═════ Exercise material ═════

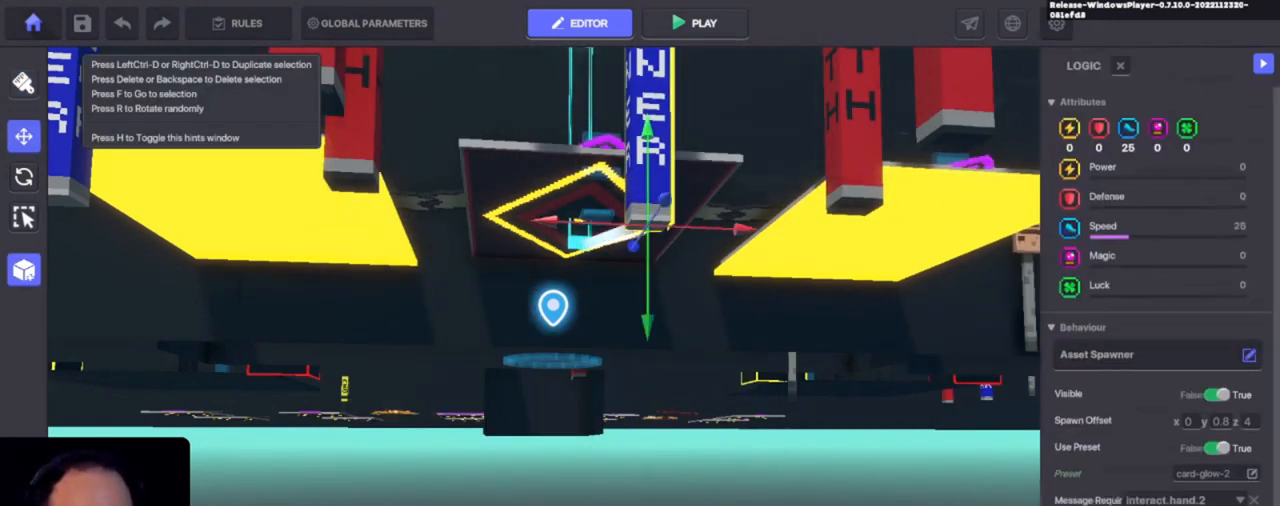
Gameplay with keyboard and mouse; each line is a JSON object with the keys held at the frame after it. "events" lists presses ("down") and releases ("up") of "1", "3", "4", "a", "alt", "c", "caps_lock", "ctrl", "d", "e", "f", "i", "o", "p", "q", "r", "s", "shift", "tab", "u", "v", "w", "x" and "z" between this image and that frame as [ms after this image, input, new state], when the widget could be followed in between. No other keys are recorded. Mouse buttons are not recorded. Not read: 2 mouse_move.
{"keys": [], "events": [[200, "1", "down"], [233, "1", "up"]]}
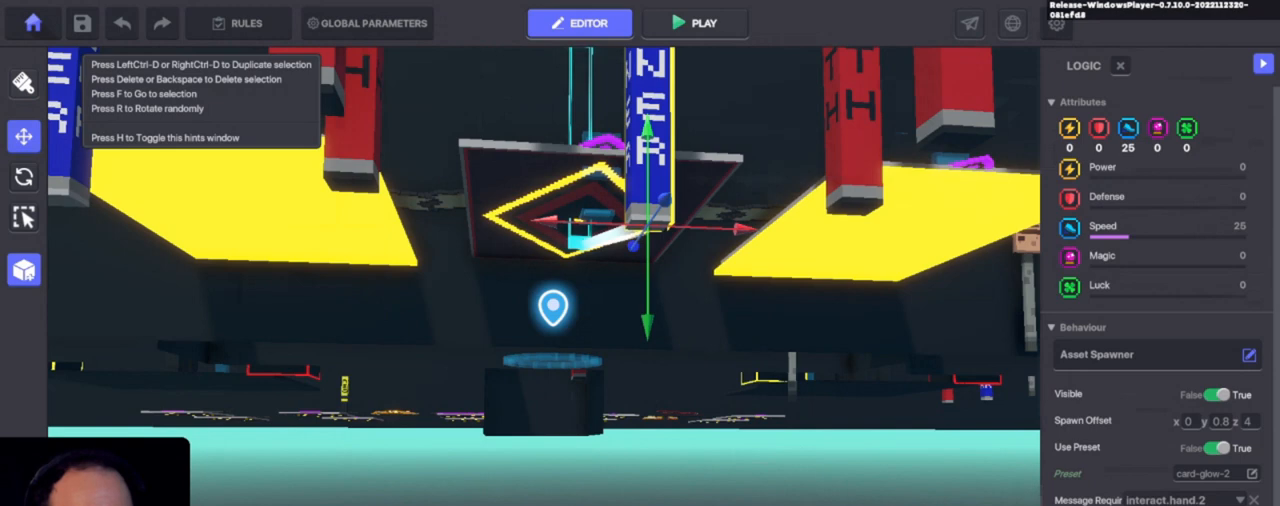
{"keys": [], "events": []}
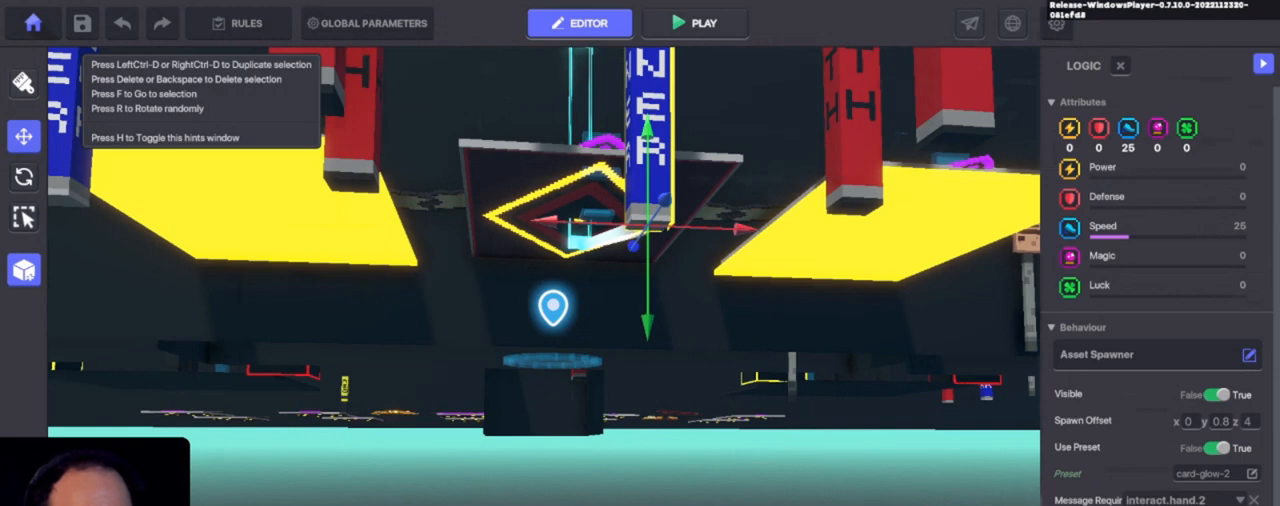
{"keys": [], "events": []}
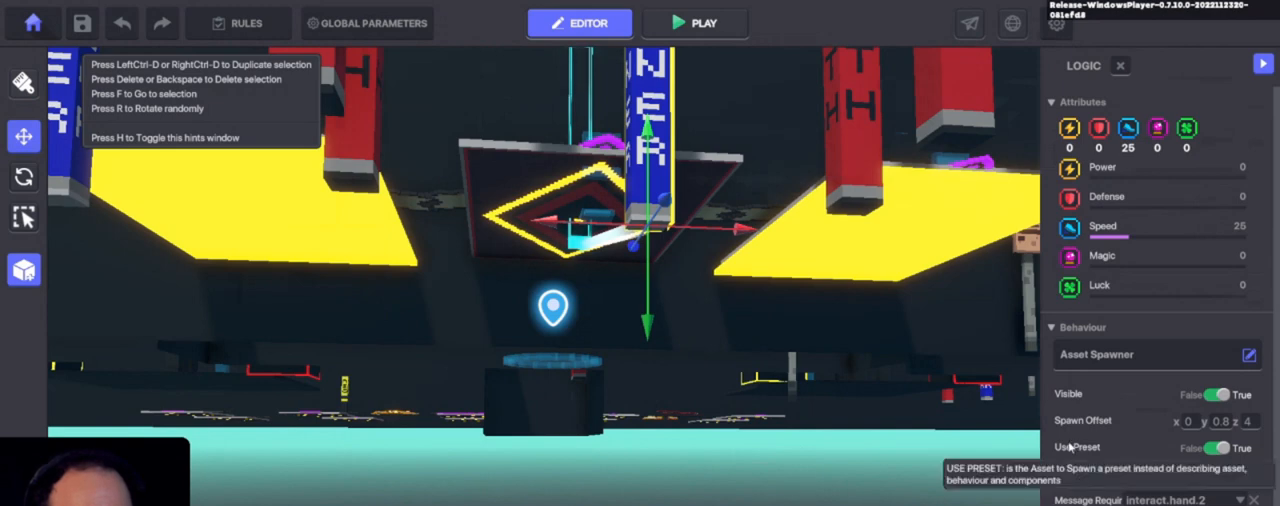
{"keys": [], "events": []}
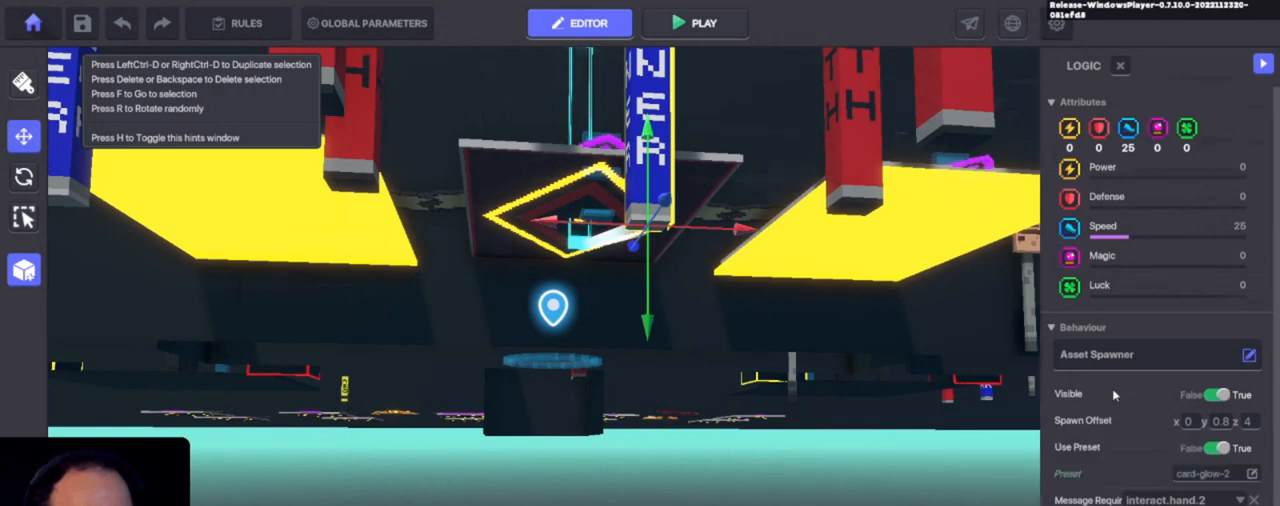
{"keys": [], "events": []}
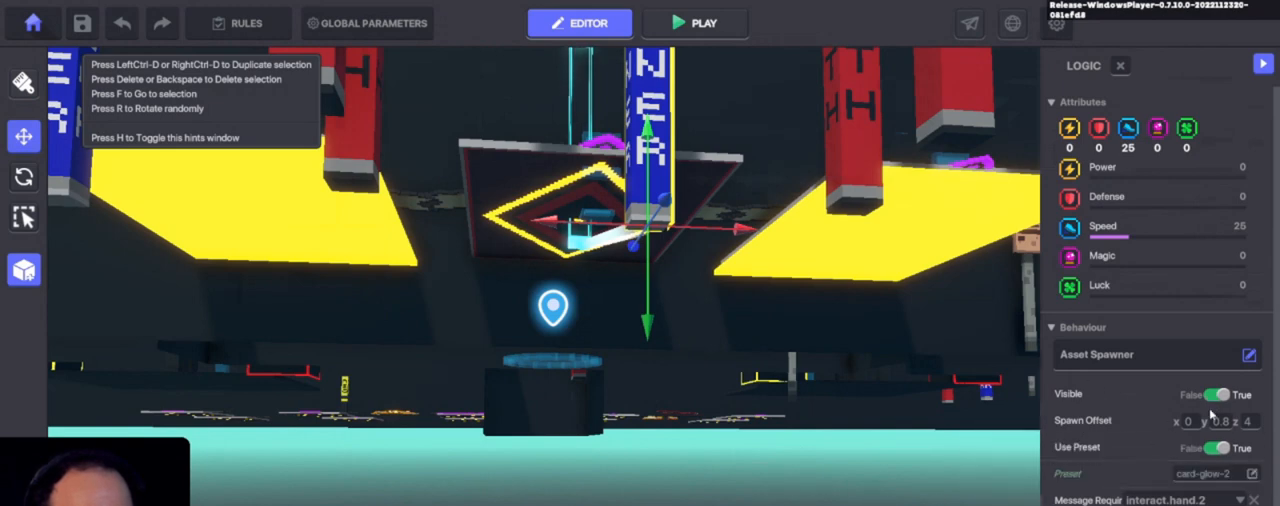
{"keys": ["alt"], "events": [[400, "alt", "down"]]}
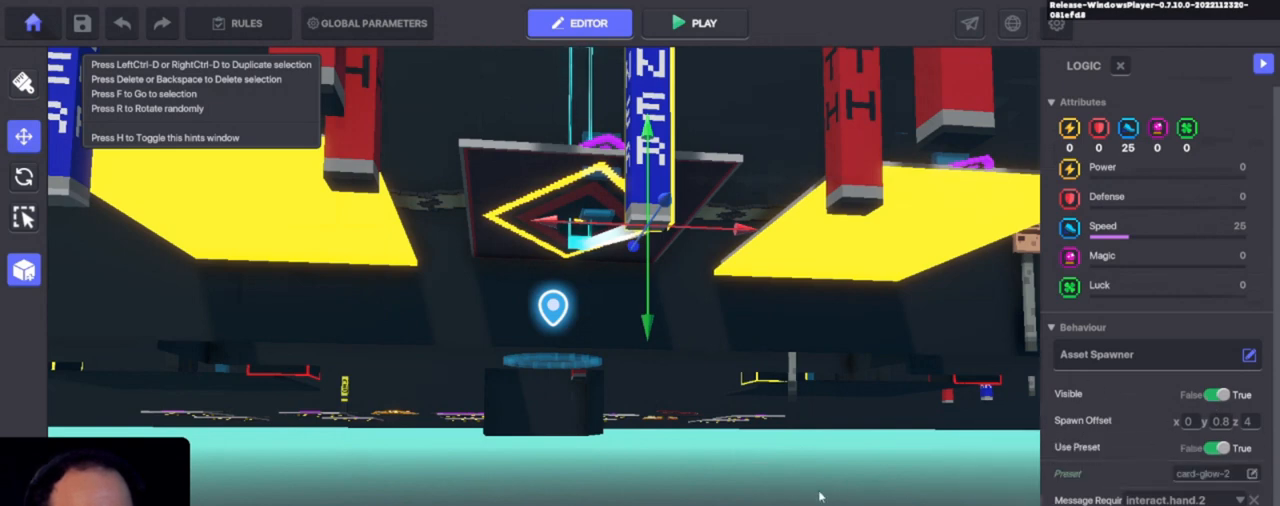
{"keys": [], "events": [[200, "alt", "up"]]}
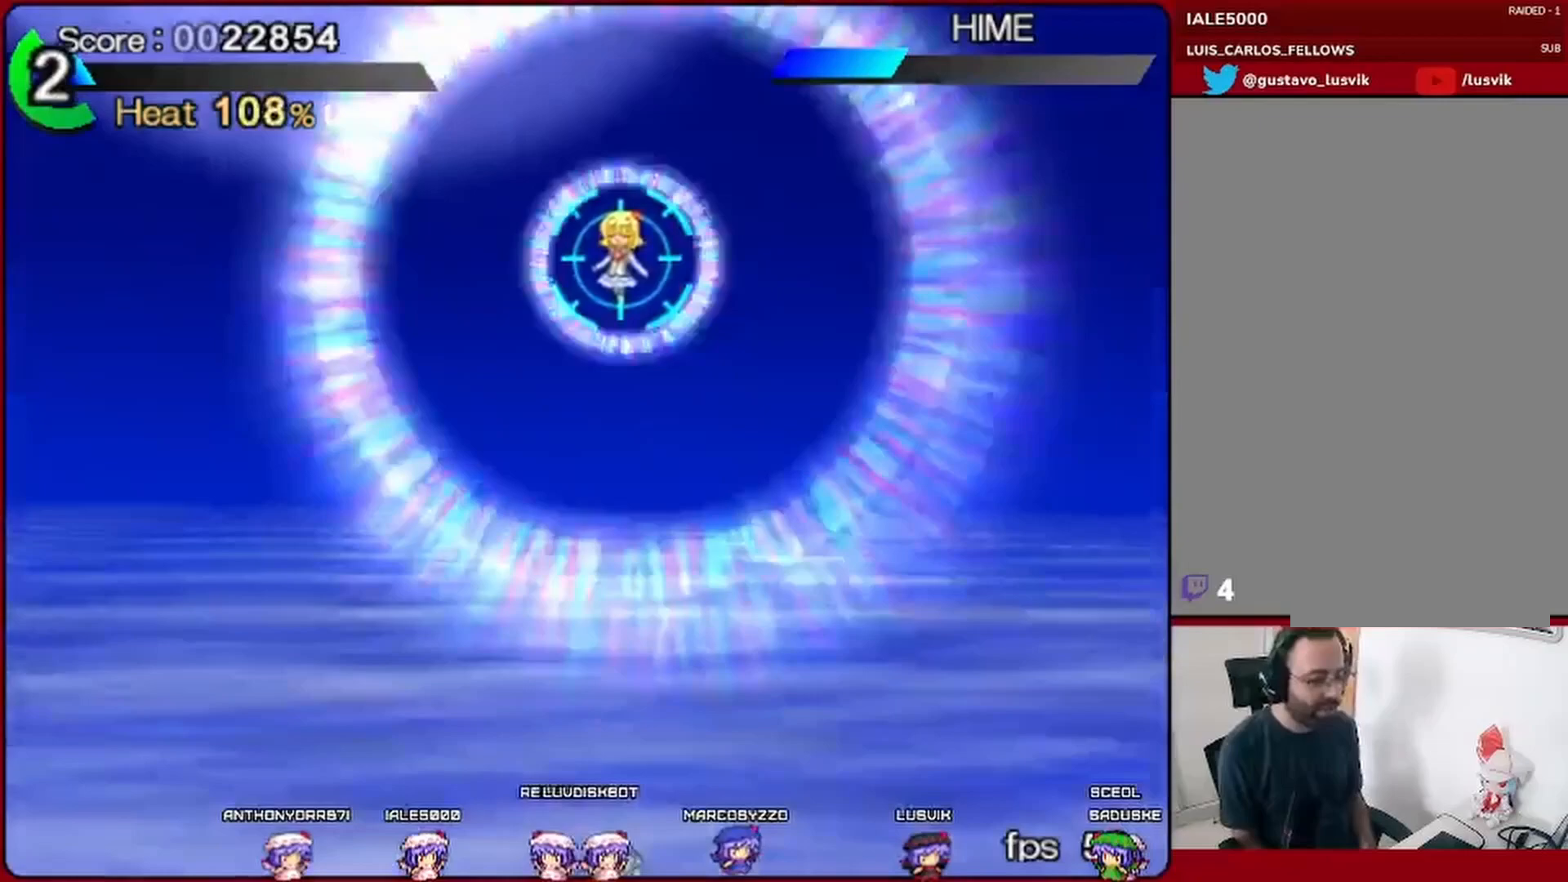
Gameplay with a controller (PlayStation layout); each line is a JSON object with the inputs held at the frame after it. "events" lists button and stick changes between this image and that frame as [ms after this image, input, new state], when the widget could be followed in between. Not read: CIRCLE CROSS HOME R1 START TRIANGLE right_stick.
{"buttons": ["DPAD_RIGHT"], "left_stick": "center", "events": []}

═════

*Work to complete:*
Going over every line of the entries, tally those containing the string "read" and report only the figure.

*Reply:*
2